The output, a digital photo, will later be attached to the patient's file and stored in a database as an electronic file. As a visual record, the photo is invaluable to the patient's physician and impressive to agency auditors. For now, it shows up as a third window on the WOCN's screen, displaying the wound and surrounding tissues in vivid colors.
Those colors are important. With input from the field nurse, who collects the information and performs the measurements, the WOCN enters data corresponding to the 13 parameters of the AHCPR-approved Bates Jensen Wound Assessment Tool (BWAT).
The field nurse measures the wound's size and depth, evaluates the health of its edges and prods beneath the skin line to assess "undermining and tunneling." She then notes what tissue types are present, describes the exudate (drainage) and records the amount of fluid collected.
Next, she assesses surrounding skin color, notes edema, tests induration (firmness of tissue around the wound) and granulation. Finally, she measures epithelialization (how much new tissue or scar tissue has begun to fill the wound) and she also may describe the wound's odor.
Utilizing Data
Once the data is entered, the software generates a total score between 12 (basically healed) and 65 (very unhealthy) and recommends a standards-based care plan reflecting nationally recognized best practices.
The Chicago WOCN can accept the recommended care plan, or based on her own clinical experience, can customize a plan that reflects the patient's individual needs.

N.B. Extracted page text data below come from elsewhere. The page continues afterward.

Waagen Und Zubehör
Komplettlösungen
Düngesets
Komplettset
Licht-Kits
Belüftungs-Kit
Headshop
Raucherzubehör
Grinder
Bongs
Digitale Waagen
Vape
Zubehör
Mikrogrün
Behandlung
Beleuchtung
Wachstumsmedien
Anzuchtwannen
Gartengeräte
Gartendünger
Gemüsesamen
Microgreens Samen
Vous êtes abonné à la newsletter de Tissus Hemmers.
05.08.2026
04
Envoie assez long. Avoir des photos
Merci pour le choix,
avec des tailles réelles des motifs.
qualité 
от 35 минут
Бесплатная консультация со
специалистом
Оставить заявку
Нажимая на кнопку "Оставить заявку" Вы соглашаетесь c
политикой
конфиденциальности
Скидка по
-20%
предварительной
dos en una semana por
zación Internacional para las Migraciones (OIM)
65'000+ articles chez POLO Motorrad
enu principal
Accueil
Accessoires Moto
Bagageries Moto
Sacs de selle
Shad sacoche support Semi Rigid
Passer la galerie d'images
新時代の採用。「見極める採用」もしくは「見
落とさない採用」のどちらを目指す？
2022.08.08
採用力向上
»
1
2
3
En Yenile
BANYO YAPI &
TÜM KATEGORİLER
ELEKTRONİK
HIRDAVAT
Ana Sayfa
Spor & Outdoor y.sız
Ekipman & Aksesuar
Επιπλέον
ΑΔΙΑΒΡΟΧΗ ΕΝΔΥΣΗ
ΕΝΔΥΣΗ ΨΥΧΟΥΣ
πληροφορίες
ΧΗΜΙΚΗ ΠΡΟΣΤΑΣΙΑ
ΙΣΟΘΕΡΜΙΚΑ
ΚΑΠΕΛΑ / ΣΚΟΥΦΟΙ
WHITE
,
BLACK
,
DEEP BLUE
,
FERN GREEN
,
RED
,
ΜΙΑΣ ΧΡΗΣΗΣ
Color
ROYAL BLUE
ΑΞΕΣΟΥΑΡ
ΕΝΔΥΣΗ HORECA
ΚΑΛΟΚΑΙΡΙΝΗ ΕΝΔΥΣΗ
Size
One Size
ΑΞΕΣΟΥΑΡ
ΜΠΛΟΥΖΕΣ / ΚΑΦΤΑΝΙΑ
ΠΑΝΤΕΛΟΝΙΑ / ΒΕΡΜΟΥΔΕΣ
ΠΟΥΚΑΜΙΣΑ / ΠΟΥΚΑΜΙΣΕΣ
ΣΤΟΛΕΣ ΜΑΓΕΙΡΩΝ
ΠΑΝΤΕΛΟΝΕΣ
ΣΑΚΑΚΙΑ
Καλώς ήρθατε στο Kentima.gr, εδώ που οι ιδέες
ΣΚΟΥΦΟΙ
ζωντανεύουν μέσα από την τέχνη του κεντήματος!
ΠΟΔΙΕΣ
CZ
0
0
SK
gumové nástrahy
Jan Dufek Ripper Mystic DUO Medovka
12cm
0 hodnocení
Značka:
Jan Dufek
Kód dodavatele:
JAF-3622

This wound, which started with a total score in the 40s, is now scoring in the 20s and may heal completely.
In Seattle, the field nurse is a team player for the Seattle home health agency, but she is not a wound care specialist. Seldom has she been asked to note anything beyond the wound's size and drainage amount.
The care plan she formerly followed called for a daily dressing change. Unable to record any progress in healing of this wound, the agency, which for some months had dispatched a daily nurse at $75 per visit, had projected a loss of nearly $10,000 for this patient alone. Today, the field nurse visits the patient just once a week, and the wound is on track to heal within the prospective payment system (PPS)-imposed length of episode.
A wound that could have led to amputation is finally starting to heal, and an agency that was bleeding away its PPS margin is finally starting to profit.
Chronic Wounds, Cosmic Costs
According to a 1999 National Association for Home Care (NAHC) study, one-third of all patients in home care suffer a chronic wound, and at least half of those patients suffer multiple wounds. Unfortunately, the one-third with wounds incur more than two-thirds of the costs. From 70 percent to 80 percent of all home-health supply costs are related to wound care. The NAHC estimates the average cost of healing a wound at home (care plus supplies) to be about $13,000.
The cost of chronic conditions can cause home health agencies to lose track of spending, and leave them wondering why they can't make money in PPS. Because patients are rated in the PPS system according to dominant codes, a pre-existing condition such as diabetes may actually mask the financial drain on a home health agency--the cost of managing the patient's wounds.
To win in a PPS environment, home care agencies must control their costs and beat the clock. To beat the clock, they must heal the wound speedily. To control their costs, they must heal it intelligently. Either way, they must heal the wound.
The mandate to demonstrate healing within a specified time-frame puts extreme pressure on an agency's human resources. Even agencies with sufficient bench depth to dispatch a daily visiting nurse to deal with a chronic wound face disappointing results. Why? Counter-intuitive as it might seem, the answer is not a daily dressing change (demonstrating vigilance) using the cheapest supplies (demonstrating economy). The art of wound healing requires fine-tuning, which only an experienced WOCN specialist can provide.